What is being asked: Each line holding the word "rule" must appear in the answer, copied from the entries.

Entries supplied:
-- Opening Marker --

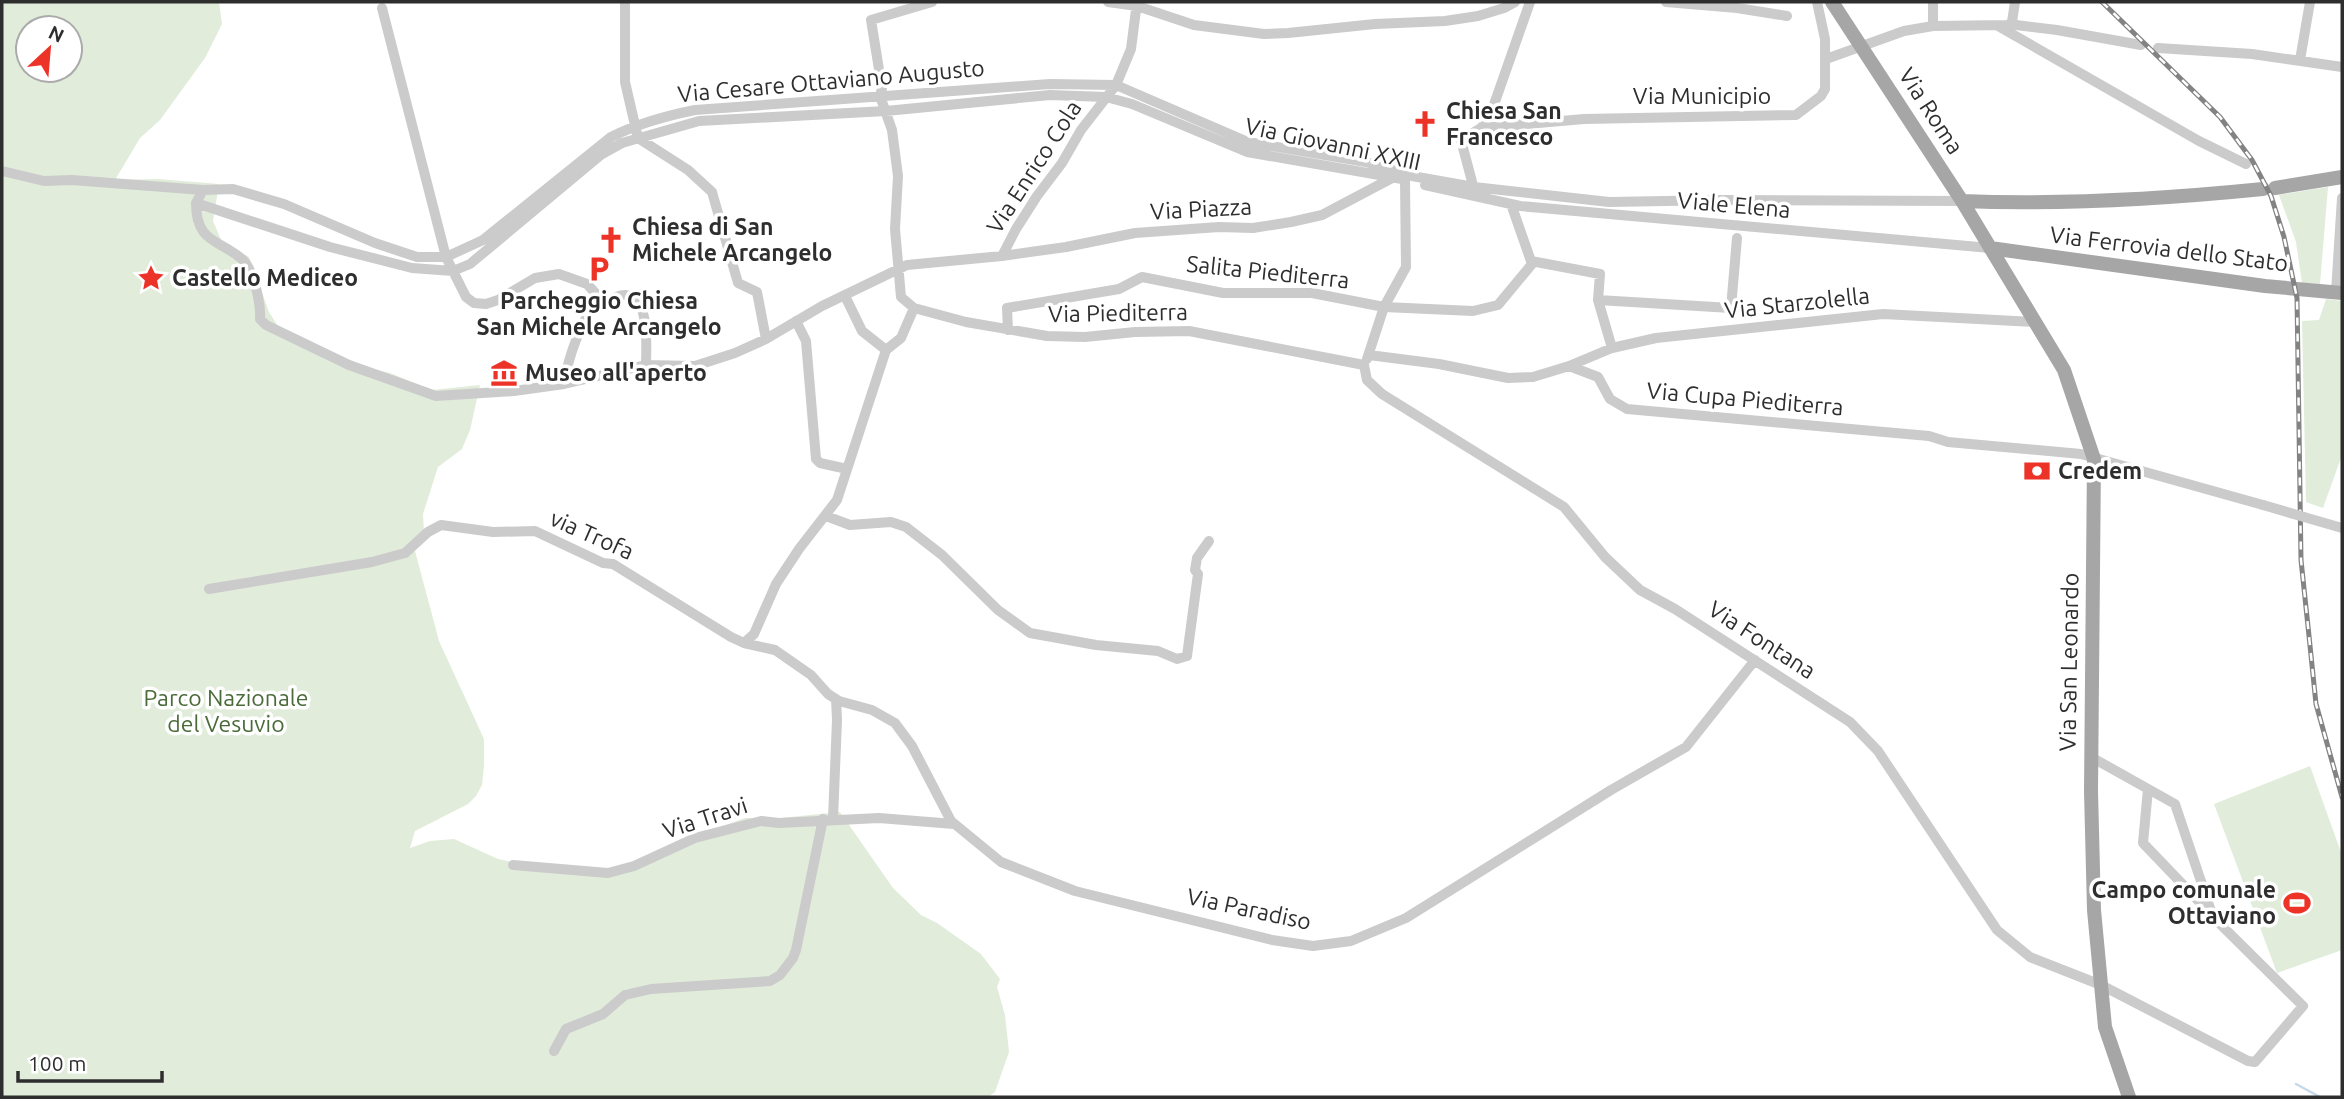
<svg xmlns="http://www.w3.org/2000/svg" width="2344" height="1099" font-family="Ubuntu,sans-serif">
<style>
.green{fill:#e1ecda;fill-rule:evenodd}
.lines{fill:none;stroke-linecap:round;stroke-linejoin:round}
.stream{stroke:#c5d8ed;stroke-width:2.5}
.minor{stroke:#cbcbcb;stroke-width:10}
.major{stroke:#a6a6a6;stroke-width:14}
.rail-casing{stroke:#838383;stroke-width:5}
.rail{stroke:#fff;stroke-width:2.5;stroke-dasharray:8;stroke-linecap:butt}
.minor-bridge{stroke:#cbcbcb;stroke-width:10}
.labels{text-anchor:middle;stroke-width:7;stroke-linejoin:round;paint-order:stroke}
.street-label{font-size:23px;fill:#2e2e2e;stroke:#fff}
.poi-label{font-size:23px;font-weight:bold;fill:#2e2e2e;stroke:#fff;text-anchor:start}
.park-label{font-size:23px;fill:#4a6b39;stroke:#fff}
</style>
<rect width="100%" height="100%" fill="#fff"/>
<path class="green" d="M2,2H219L222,24L205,58L160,120L140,138L115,180L158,179L219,184L213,221L222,242L249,257L269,312L279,328L360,366L390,373L432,390L480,385L470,430L462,449L438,467L423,514L424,533L415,551L439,641L484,739V765L482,785L476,796L468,804L415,831L410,848L430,841L454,839L498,859L544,869L618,872L681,841L745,818H780L840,812L893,888L921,915L937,923L981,954L1000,979L997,987L1005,1015L1009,1052L995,1092L988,1097H2ZM28,28H70V70H28Z
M2328,187L2320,284L2302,283L2296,242L2279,195Z
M2326,299L2342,301V455L2323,508L2306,502L2302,321L2319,320Z
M2310,766L2342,855V950L2277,973L2214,804Z"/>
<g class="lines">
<path class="stream" d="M2296,1084L2320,1097"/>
<path class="minor" d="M625,2V82L638,138L688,170L712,192L738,283L757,292L766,339
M932,2L871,20L882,88L880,96L892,130L898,176L895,229L901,297L914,308L966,322L1047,336L1085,337L1135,332L1189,331L1364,365
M1108,2L1137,6L1194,25L1264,34L1288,33L1375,24L1445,21L1478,16L1504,8L1515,2
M1666,2L1737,8L1787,16
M1933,2V26
M382,8L446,257L466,297L474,303L486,304L498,300L535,278L559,274L587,284L598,296L608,300C612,299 619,295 624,295C651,294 646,349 646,365
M2012,22L2016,25L2057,30L2141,45
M1998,26L2199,141L2246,164
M2158,48L2252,54L2342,67
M1826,59L1904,31L1933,26L2008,25L2012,22L2015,2
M2300,60L2310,2
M1481,128L1584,119L1796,115L1821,96L1825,89V39L1817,2
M2,171L44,181L72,180L203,190L233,189L284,204L375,243L417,257H446L483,240L611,137C639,123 665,116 695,110L1050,84L1116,85L1248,142L1366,162L1412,176L1474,187L1609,202L1722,200L1962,201
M1425,185L1520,206L1990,248
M203,190L196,203L330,247L412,268L453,271L470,264L602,154L622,143L699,121L886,111L1050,95L1106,97L1132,104L1247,152L1402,179
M1475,193L1461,140L1481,128L1490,116L1530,2
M196,203C196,244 220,239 243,260C254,271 261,304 260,319L266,325L349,365L436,396L514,391L564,384L646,365L695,366L735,353L766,339L822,306L907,265L1002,256L1016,229L1037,196L1062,163L1081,130L1116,85L1131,49L1137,2
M1002,256L1066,247L1135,233L1219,227L1253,228L1291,222L1322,215L1394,177
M1531,261L1600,274L1598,300
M2336,292L2342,198
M845,296L862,331L886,350
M796,321L806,341L816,459L820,463L847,469
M1008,330L1007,308L1119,289L1142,277L1223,293H1312L1384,307L1473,311L1498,305L1532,264L1511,204
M1612,348L1598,300L1731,308L1737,238
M1369,355L1439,364L1508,378L1533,377L1569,366L1612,348L1656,338L1883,314L2035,322
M1367,359L1384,307L1406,267L1405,180
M1364,365L1367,380L1382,394L1564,507L1605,557L1640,590L1675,609L1850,722L1878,751L1997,930L2030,957L2101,985L2248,1061L2255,1062L2303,1006L2213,917L2175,804L2091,757
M1569,366L1598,377L1610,399L1627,409L1929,436L1948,442L2081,454L2263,505
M564,384C569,352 581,324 598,296
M826,516L850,525L891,522L906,527L942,555L998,610L1030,633L1096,645L1158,651L1177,659L1187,656L1198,574L1195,570L1197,558L1209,541
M2304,517L2342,528
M209,589L372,562L405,553L428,532L441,525L493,532L535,531L603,563L613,564L731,637L744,643L775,650L811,675L828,694L839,701L872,710L895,723L912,746L951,821L1001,862L1075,891L1272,940L1313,946L1351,941L1406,918L1611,790L1686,747L1755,660
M744,643L754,634L776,584L799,549L837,500L886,350L901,338L914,308
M2148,789L2143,843L2210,913
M833,819L837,720L836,699
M513,865L608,873L634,866L695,838L761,821L779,823L879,818L954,824
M554,1051L566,1029L603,1014L625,995L651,989L770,981L780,975L793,958L796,950L823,819"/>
<path class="major" d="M1832,2L1962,201L2064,370L2094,459L2091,791L2094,910L2105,1027L2129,1097
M2275,188L2342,177
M1962,201C2062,205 2163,199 2263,189
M1990,248L2265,286L2342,293"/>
<defs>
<path id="rail" d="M2102,2L2220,117L2252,160L2271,196L2284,237L2297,298L2301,560L2309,636L2316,704L2342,797"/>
</defs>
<use href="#rail" class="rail-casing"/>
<use href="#rail" class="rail"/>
<path class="minor-bridge" d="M2263,505L2304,517"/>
</g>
<defs>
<symbol id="church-bare" viewBox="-9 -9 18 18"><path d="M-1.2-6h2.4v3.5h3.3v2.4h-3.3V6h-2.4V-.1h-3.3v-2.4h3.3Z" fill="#ed3327" stroke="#fff" stroke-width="2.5" paint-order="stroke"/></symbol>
<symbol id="parking-bare" viewBox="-9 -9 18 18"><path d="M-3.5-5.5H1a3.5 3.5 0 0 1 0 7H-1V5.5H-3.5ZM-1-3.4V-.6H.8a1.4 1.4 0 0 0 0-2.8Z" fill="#ed3327" stroke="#fff" stroke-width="2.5" paint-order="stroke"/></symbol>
<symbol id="sight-bare" viewBox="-9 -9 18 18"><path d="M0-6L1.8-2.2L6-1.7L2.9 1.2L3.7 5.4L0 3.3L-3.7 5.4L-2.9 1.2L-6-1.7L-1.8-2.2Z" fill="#ed3327" stroke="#fff" stroke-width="2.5" paint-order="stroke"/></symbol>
<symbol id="museum-bare" viewBox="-9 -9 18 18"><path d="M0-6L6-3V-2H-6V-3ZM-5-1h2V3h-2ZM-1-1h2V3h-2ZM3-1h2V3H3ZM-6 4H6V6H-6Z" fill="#ed3327" stroke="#fff" stroke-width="2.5" paint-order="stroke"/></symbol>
<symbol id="bank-bare" viewBox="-9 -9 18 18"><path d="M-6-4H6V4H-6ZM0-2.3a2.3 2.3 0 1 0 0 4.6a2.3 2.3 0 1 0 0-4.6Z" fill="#ed3327" stroke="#fff" stroke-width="2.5" paint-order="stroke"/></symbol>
<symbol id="stadium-bare" viewBox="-9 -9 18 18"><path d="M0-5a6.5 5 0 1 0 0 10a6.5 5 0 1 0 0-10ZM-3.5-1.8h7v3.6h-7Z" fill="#ed3327" stroke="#fff" stroke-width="2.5" paint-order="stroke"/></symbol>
</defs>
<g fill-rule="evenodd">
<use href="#church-bare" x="1406" y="105" width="38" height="38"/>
<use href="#church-bare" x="592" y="221" width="38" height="38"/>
<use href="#parking-bare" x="580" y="250" width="38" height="38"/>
<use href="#sight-bare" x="132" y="259" width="38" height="38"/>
<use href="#museum-bare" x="485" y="354" width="38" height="38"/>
<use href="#bank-bare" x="2018" y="452" width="38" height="38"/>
<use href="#stadium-bare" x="2278" y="884" width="38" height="38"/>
</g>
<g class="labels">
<g class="street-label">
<text transform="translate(831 81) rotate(-5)" y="8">Via Cesare Ottaviano Augusto</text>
<text x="1702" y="104">Via Municipio</text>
<text transform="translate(1931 111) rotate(57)" y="8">Via Roma</text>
<text transform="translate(1333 144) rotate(12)" y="8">Via Giovanni XXIII</text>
<text transform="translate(1034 167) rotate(-57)" y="8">Via Enrico Cola</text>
<text transform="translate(1734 205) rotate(5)" y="8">Viale Elena</text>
<text transform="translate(1201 209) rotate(-3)" y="8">Via Piazza</text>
<text transform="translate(2169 249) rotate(7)" y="8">Via Ferrovia dello Stato</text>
<text transform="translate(1268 272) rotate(6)" y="8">Salita Piediterra</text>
<text transform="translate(1797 303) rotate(-6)" y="8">Via Starzolella</text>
<text transform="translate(1118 313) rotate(-1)" y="8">Via Piediterra</text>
<text transform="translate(1745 399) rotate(5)" y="8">Via Cupa Piediterra</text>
<text transform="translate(592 535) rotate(24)" y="8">via Trofa</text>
<text transform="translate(1762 640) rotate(33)" y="8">Via Fontana</text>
<text transform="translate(2069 662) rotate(-89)" y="8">Via San Leonardo</text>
<text transform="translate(705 818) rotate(-18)" y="8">Via Travi</text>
<text transform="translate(1249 909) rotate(12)" y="8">Via Paradiso</text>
</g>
<g class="poi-label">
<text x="1446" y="119">Chiesa San<tspan x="1446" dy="26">Francesco</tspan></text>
<text x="632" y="235">Chiesa di San<tspan x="632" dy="26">Michele Arcangelo</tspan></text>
<text x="172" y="286">Castello Mediceo</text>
<text x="599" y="309" text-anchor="middle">Parcheggio Chiesa<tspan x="599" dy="26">San Michele Arcangelo</tspan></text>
<text x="525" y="381">Museo all'aperto</text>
<text x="2058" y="479">Credem</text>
<text x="2276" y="898" text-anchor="end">Campo comunale<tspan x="2276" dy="26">Ottaviano</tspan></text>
</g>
<g class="park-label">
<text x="226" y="706">Parco Nazionale<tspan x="226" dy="26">del Vesuvio</tspan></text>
</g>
</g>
<rect width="2344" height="1099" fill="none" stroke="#2e2e2e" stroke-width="7"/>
<g transform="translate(49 49) rotate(26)"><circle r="33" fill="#ffffff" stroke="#ababab" stroke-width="2"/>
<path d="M0-5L12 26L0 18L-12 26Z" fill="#ed3327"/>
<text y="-10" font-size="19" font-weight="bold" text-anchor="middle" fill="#2e2e2e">N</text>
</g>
<path d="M18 1071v10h144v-10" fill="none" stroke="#2e2e2e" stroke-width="3.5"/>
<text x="28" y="1071" font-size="21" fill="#2e2e2e" stroke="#ffffff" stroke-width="5" paint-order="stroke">100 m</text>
</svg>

-- Closing Marker --

Task response:
.green{fill:#e1ecda;fill-rule:evenodd}
<g fill-rule="evenodd">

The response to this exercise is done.